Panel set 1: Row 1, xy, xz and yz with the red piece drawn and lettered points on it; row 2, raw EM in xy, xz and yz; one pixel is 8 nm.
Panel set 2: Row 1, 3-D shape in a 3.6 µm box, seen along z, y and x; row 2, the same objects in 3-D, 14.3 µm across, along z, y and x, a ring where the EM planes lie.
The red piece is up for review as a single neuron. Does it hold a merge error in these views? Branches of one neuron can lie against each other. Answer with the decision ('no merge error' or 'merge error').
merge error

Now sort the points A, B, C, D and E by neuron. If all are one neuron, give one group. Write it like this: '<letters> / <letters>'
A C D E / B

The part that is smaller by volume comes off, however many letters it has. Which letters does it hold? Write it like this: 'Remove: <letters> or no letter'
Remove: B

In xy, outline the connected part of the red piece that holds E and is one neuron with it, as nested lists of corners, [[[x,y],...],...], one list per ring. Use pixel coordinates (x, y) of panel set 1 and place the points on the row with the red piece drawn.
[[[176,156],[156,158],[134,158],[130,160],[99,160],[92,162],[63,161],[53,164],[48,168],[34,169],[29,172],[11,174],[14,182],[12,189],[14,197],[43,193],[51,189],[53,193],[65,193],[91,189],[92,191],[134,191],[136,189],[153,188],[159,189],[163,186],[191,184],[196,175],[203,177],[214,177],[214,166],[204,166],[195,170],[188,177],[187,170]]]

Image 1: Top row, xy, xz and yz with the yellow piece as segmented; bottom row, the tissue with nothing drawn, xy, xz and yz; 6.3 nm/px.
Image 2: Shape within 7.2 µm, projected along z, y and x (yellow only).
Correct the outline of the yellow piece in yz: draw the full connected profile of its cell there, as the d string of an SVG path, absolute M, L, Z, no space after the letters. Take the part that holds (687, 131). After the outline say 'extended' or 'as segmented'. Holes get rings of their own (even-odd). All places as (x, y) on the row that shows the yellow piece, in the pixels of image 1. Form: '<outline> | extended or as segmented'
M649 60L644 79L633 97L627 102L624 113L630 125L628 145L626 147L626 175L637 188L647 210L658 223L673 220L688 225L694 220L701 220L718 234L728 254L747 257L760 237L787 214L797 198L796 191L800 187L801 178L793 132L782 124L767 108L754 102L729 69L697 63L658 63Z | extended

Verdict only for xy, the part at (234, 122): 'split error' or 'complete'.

****************

◆ **What the task requires**:
Each line above where the word "along" occurs should be copied out.

◆ **Answer box**:
Panel set 2: Row 1, 3-D shape in a 3.6 µm box, seen along z, y and x; row 2, the same objects in 3-D, 14.3 µm across, along z, y and x, a ring where the EM planes lie.
Image 2: Shape within 7.2 µm, projected along z, y and x (yellow only).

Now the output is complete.